## WHAT IS NEEDED
In the listing below, find the line that contains "[48,942,174,959] Tchernobyl.On ->" and the line that contains "[99,1364,249,1384] // Activity". Quote both and every line between them, exactly, and nothing more.

※ ※ ※

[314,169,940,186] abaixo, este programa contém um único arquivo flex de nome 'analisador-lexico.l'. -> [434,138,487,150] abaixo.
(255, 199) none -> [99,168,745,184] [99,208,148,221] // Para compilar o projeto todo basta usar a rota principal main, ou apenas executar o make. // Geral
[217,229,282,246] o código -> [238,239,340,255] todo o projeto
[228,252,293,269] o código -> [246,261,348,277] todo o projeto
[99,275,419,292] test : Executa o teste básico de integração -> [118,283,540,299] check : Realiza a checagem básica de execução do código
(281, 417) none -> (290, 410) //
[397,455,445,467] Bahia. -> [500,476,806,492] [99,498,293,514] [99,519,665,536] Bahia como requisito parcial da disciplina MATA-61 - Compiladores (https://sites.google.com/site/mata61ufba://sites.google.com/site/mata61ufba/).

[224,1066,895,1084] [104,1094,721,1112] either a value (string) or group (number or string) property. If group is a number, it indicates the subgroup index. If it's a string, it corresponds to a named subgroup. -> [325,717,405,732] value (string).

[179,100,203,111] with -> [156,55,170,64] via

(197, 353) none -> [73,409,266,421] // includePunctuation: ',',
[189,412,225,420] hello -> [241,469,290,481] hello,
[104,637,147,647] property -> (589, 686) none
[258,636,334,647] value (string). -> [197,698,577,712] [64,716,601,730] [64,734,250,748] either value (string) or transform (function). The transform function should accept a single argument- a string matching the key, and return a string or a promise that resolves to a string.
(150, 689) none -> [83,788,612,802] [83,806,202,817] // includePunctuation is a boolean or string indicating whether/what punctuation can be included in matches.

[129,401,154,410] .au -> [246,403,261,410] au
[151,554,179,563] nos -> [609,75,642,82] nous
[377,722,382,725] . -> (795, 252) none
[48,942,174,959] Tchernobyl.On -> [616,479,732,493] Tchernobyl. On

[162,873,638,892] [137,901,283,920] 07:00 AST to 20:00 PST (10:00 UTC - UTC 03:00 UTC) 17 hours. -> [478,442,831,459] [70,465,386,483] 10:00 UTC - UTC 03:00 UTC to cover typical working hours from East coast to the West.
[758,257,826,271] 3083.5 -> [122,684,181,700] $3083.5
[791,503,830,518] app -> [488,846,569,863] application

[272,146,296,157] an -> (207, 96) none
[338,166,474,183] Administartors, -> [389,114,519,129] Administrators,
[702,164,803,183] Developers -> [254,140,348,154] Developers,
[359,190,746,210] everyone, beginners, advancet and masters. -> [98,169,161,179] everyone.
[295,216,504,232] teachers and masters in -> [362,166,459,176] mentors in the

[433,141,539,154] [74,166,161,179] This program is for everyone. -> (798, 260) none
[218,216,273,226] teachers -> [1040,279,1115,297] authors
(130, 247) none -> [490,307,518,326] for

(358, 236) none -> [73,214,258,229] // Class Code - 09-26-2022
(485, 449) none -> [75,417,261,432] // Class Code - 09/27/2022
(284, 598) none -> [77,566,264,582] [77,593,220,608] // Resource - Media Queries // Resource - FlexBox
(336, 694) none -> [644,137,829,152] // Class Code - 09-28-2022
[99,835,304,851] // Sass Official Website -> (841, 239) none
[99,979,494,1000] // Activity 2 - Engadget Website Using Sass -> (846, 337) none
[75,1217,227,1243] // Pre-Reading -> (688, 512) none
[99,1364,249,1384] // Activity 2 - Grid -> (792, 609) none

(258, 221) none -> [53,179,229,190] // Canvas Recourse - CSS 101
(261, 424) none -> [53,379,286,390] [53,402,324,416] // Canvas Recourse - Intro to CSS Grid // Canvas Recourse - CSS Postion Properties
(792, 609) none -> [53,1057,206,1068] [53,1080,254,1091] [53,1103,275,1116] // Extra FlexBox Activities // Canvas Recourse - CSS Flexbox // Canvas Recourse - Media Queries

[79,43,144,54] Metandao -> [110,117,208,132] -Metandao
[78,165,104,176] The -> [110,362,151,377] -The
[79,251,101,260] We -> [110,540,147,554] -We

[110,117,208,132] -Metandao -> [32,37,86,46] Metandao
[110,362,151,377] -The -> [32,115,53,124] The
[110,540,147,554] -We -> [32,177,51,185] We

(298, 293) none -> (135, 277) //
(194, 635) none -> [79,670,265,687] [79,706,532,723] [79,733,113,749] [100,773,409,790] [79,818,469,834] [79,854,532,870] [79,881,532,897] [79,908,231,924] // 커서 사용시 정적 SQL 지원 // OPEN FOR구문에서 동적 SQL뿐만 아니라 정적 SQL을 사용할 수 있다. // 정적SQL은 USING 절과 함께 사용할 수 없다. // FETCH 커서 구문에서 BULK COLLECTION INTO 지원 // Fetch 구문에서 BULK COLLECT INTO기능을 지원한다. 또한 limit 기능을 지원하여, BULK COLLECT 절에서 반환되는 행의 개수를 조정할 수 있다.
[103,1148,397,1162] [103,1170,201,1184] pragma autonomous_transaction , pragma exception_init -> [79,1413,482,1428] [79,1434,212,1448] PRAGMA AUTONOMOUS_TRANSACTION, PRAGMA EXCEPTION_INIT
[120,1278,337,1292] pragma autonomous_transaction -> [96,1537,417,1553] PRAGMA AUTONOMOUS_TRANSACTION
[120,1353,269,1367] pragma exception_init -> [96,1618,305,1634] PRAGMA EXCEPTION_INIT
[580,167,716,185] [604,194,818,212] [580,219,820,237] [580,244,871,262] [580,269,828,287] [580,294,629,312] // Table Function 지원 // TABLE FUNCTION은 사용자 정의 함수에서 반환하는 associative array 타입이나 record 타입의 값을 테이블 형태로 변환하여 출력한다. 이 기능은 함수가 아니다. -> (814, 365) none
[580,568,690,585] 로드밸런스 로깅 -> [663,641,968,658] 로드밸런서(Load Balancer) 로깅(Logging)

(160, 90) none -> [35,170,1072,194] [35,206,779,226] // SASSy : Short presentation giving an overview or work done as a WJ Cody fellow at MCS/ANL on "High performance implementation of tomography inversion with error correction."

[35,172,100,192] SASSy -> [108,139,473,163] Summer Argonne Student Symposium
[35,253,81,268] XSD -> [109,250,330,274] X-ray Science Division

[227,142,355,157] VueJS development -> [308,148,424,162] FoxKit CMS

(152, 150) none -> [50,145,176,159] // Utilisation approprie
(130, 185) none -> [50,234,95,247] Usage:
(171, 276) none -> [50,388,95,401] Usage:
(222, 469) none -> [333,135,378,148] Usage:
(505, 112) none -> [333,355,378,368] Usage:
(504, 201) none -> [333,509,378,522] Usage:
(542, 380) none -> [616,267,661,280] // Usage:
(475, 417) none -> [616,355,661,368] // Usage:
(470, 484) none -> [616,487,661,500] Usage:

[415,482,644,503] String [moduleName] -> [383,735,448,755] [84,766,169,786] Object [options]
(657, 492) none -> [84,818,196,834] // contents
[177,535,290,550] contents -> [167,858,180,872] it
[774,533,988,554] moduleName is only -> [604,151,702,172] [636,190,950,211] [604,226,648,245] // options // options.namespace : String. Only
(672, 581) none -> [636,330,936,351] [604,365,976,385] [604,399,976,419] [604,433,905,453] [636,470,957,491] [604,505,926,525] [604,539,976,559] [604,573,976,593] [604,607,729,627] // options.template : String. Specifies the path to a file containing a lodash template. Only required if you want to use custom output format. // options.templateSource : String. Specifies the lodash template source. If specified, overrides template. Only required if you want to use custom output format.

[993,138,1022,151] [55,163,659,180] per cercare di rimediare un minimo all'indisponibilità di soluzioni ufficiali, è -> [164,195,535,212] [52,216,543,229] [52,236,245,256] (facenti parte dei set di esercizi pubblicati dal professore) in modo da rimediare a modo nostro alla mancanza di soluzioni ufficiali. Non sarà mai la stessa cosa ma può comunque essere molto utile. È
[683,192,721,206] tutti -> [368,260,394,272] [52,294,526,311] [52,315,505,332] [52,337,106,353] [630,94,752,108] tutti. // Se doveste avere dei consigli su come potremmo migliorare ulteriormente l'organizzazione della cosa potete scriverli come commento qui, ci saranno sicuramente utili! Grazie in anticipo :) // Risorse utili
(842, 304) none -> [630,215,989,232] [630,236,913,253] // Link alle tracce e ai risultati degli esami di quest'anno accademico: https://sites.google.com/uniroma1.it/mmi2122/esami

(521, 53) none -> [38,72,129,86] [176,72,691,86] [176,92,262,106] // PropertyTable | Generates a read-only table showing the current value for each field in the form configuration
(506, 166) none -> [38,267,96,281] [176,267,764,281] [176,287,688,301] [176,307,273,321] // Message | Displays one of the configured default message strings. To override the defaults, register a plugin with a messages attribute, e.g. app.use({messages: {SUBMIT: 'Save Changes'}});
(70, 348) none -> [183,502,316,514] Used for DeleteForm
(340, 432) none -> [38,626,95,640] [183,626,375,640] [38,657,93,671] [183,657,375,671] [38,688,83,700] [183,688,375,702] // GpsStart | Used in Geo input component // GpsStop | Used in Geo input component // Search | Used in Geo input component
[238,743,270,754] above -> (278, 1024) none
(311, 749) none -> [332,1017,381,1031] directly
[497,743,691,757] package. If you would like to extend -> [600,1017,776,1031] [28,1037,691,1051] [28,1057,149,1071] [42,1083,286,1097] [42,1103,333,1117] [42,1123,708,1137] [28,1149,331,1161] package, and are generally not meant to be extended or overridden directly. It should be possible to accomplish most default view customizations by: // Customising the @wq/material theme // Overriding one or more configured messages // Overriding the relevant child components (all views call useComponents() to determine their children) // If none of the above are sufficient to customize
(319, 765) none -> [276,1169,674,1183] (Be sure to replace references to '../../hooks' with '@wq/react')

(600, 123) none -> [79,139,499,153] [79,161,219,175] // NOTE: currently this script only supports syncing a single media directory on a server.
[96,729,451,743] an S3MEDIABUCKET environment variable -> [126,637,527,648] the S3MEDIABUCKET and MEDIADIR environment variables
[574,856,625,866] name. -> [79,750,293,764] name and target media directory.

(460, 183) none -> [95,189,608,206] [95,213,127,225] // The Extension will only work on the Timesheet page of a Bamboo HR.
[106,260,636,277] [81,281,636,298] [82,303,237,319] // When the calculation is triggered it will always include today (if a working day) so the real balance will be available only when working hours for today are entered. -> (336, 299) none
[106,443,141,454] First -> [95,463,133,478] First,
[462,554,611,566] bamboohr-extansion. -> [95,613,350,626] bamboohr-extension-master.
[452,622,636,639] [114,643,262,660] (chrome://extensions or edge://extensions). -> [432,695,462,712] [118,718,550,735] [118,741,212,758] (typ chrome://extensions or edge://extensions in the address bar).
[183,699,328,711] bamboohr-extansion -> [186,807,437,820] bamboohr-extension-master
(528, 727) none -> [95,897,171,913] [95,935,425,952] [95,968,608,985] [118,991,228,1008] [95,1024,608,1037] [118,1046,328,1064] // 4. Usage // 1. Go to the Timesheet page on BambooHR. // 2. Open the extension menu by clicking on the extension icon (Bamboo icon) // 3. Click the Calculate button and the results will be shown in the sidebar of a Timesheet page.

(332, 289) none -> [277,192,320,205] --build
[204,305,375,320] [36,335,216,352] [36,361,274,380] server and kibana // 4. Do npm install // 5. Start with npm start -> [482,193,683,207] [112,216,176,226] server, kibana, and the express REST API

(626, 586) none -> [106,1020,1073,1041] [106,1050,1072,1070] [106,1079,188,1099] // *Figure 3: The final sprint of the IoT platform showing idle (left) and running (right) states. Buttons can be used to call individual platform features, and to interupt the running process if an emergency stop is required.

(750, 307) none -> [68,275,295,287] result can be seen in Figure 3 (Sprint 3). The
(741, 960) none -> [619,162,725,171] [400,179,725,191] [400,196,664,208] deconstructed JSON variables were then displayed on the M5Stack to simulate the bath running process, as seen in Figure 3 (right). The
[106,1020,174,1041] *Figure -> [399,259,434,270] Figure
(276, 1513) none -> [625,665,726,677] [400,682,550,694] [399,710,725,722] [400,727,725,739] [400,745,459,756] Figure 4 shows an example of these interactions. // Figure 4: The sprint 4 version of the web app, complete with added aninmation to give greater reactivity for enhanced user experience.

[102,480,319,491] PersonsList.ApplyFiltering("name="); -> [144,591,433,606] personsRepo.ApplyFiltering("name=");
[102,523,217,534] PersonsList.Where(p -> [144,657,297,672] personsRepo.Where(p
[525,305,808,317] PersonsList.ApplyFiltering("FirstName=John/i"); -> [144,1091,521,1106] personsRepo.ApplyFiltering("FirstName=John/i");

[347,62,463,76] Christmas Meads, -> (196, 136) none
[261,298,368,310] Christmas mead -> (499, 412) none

※ ※ ※

## TASK SOLUTION
[48,942,174,959] Tchernobyl.On -> [616,479,732,493] Tchernobyl. On

[162,873,638,892] [137,901,283,920] 07:00 AST to 20:00 PST (10:00 UTC - UTC 03:00 UTC) 17 hours. -> [478,442,831,459] [70,465,386,483] 10:00 UTC - UTC 03:00 UTC to cover typical working hours from East coast to the West.
[758,257,826,271] 3083.5 -> [122,684,181,700] $3083.5
[791,503,830,518] app -> [488,846,569,863] application

[272,146,296,157] an -> (207, 96) none
[338,166,474,183] Administartors, -> [389,114,519,129] Administrators,
[702,164,803,183] Developers -> [254,140,348,154] Developers,
[359,190,746,210] everyone, beginners, advancet and masters. -> [98,169,161,179] everyone.
[295,216,504,232] teachers and masters in -> [362,166,459,176] mentors in the

[433,141,539,154] [74,166,161,179] This program is for everyone. -> (798, 260) none
[218,216,273,226] teachers -> [1040,279,1115,297] authors
(130, 247) none -> [490,307,518,326] for

(358, 236) none -> [73,214,258,229] // Class Code - 09-26-2022
(485, 449) none -> [75,417,261,432] // Class Code - 09/27/2022
(284, 598) none -> [77,566,264,582] [77,593,220,608] // Resource - Media Queries // Resource - FlexBox
(336, 694) none -> [644,137,829,152] // Class Code - 09-28-2022
[99,835,304,851] // Sass Official Website -> (841, 239) none
[99,979,494,1000] // Activity 2 - Engadget Website Using Sass -> (846, 337) none
[75,1217,227,1243] // Pre-Reading -> (688, 512) none
[99,1364,249,1384] // Activity 2 - Grid -> (792, 609) none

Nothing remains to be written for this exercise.